Interpretive Summary: Cattle in the U.S. are often fed antibiotics, but the widespread use of antibiotics in animal feed has been criticized. Antibiotics are primarily targeted against gram-positive gut bacteria. Gram-positive ruminal bacteria produce large amounts of hydrogen a precursor of methane, ammonia, a wasteful end-product of amino acid degradation, and lactic acid, an acid that causes ruminal acidosis, ruminal ulcers, founder and even death of the animal.
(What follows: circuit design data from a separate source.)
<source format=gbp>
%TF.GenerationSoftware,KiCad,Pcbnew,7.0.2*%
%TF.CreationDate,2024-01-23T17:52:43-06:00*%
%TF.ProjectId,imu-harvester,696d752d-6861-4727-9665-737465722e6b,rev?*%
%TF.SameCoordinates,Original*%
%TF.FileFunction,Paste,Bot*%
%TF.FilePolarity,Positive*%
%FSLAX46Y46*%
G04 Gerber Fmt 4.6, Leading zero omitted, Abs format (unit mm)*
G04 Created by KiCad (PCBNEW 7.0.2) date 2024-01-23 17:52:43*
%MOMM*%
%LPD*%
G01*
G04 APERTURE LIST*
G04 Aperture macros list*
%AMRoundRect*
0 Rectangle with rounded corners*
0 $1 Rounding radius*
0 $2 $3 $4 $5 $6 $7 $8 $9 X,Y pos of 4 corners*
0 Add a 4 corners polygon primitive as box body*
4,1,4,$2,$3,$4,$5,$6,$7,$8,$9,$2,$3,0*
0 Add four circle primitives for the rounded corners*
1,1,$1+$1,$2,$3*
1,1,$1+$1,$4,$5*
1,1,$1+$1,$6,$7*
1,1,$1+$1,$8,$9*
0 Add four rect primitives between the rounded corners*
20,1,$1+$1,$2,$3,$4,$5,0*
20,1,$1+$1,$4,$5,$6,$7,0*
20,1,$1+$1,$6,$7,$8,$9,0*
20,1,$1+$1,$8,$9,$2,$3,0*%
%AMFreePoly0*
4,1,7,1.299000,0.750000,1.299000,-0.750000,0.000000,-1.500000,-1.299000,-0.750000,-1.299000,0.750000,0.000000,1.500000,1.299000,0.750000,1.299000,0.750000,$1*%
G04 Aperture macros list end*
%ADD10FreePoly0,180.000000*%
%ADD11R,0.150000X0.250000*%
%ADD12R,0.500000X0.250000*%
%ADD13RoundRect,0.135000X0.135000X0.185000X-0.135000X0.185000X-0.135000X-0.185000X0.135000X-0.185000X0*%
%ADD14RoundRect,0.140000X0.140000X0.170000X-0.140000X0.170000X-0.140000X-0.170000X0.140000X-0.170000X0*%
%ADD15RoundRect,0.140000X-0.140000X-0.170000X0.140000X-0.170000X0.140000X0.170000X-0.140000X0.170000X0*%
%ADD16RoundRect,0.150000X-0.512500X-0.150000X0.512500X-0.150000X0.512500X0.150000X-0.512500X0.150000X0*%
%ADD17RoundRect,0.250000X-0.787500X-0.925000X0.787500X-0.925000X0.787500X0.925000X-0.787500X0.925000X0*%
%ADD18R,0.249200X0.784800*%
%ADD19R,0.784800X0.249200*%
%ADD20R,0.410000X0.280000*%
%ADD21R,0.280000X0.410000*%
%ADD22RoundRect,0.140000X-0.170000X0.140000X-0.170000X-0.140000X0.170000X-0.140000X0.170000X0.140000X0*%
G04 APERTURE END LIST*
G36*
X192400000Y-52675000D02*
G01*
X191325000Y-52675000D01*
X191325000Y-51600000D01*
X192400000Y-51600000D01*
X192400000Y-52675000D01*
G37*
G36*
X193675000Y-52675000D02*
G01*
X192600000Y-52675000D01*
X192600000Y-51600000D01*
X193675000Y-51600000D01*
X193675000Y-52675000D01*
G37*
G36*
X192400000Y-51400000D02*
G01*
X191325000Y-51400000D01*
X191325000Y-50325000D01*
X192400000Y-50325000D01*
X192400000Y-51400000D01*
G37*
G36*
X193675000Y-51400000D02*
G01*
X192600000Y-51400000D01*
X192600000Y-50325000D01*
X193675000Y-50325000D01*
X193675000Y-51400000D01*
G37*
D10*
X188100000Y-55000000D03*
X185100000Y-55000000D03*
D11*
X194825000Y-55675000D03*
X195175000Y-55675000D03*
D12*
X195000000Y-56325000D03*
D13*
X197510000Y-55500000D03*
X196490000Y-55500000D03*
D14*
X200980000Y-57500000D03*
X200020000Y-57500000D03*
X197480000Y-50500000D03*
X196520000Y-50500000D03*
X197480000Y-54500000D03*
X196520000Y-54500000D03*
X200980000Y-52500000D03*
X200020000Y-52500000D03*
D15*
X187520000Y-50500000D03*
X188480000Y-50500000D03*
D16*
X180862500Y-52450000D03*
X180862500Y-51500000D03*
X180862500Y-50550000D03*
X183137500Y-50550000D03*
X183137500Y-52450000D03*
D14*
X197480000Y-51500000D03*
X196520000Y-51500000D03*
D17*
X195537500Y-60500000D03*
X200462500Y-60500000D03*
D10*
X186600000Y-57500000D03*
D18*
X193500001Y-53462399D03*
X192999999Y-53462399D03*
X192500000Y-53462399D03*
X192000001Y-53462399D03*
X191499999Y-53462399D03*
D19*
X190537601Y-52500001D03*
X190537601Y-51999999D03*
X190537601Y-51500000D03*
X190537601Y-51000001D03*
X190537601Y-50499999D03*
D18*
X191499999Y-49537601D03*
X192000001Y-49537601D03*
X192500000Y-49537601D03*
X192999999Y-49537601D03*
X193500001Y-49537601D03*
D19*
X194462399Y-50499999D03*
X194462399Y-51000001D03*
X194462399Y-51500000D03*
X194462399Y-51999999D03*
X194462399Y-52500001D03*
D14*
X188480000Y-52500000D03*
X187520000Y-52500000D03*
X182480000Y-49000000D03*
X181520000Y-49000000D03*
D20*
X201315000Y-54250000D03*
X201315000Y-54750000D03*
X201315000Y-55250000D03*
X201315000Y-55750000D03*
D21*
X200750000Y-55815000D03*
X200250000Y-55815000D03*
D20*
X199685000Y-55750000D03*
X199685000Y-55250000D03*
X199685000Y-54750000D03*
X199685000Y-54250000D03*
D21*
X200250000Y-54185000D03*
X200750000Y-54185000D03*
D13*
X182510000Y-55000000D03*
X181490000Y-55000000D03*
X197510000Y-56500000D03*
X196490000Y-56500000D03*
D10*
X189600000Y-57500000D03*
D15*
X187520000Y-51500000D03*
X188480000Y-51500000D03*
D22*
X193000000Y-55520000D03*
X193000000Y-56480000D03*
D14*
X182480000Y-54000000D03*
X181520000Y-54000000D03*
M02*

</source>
Some bacteria produce peptides (bacteriocins) that can inhibit gram-positive bacteria, and bacteriocins have been proposed as an alternative to antibiotics. Experiments were designed to determine factors affecting the release, activity, stability of bovicin HC5 and its binding to sensitive bacteria. Research on bacteriocins has the potential to decrease the need for antibiotic in animal feed.
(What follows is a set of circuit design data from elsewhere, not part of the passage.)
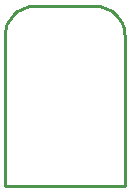
<source format=gbr>
G04 EAGLE Gerber RS-274X export*
G75*
%MOMM*%
%FSLAX34Y34*%
%LPD*%
%IN*%
%IPPOS*%
%AMOC8*
5,1,8,0,0,1.08239X$1,22.5*%
G01*
%ADD10C,0.254000*%


D10*
X0Y0D02*
X101600Y0D01*
X101600Y127000D01*
X101503Y129214D01*
X101214Y131411D01*
X100735Y133574D01*
X100068Y135687D01*
X99220Y137735D01*
X98197Y139700D01*
X97006Y141569D01*
X95658Y143327D01*
X94161Y144961D01*
X92527Y146458D01*
X90769Y147806D01*
X88900Y148997D01*
X86935Y150020D01*
X84887Y150868D01*
X82774Y151535D01*
X80611Y152014D01*
X78414Y152303D01*
X76200Y152400D01*
X25400Y152400D01*
X23186Y152303D01*
X20989Y152014D01*
X18826Y151535D01*
X16713Y150868D01*
X14666Y150020D01*
X12700Y148997D01*
X10831Y147806D01*
X9073Y146458D01*
X7440Y144961D01*
X5942Y143327D01*
X4594Y141569D01*
X3403Y139700D01*
X2380Y137735D01*
X1532Y135687D01*
X865Y133574D01*
X386Y131411D01*
X97Y129214D01*
X0Y127000D01*
X0Y0D01*
M02*

</source>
Technical Abstract: Bovicin HC5, a pore-forming lantibiotic produced by Streptococcus bovis HC5, has a broad spectrum of activity and can inhibit nisin-resistant bacteria. Experiments were designed to determine factors affecting the release, stability, binding and activity of bovicin HC5. Stationary phase S. bovis HC5 cultures grown with 2 mg glucose ml-1 (final pH 6.7) had little cell-free bovicin HC5 activity, but the specific activity (corrected for cell protein) increased when the glucose concentration was 10 mg ml-1 and the final pH was 4.7. When stationary phase S. bovis HC5 cells grown with 2 mg glucose ml-1 (final pH 6.7) were incubated in potassium phosphate buffer (10 mM) and the pH was decreased in stepwise fashion from 7.0 to 2.0, bovicin HC5 release was as much as 12-fold greater. Sodium chloride (100 mM) facilitated bovicin HC5 release at pH values greater than 2.0, but this effect was less than 2-fold. S. bovis HC5 cultures cultivated with Tween 80 (1 mg ml-1) had more cell-free bovicin HC5 activity, but subsequent work indicated this was a direct effect of Tween 80 on the activity of bovicin HC5 rather than its release from the cells. Acidic pH did not decrease the solubility of bovicin HC5 in basal medium. S. bovis JB1 (a susceptible strain) bound bovicin HC5, and this binding was much greater at acidic pH values. Bovicin HC5 bound other Gram-positive bacteria at pH 4.7 but it did not bind Gram-negative organisms or Gram-positives that have an outer membrane. S. bovis HC5 cultures retained virtually all of their activity for 35 days, but only if the glucose concentration was great enough to decrease the pH (< 5.6). If the final pH was > 5.6, activity could not be detected after 21 days.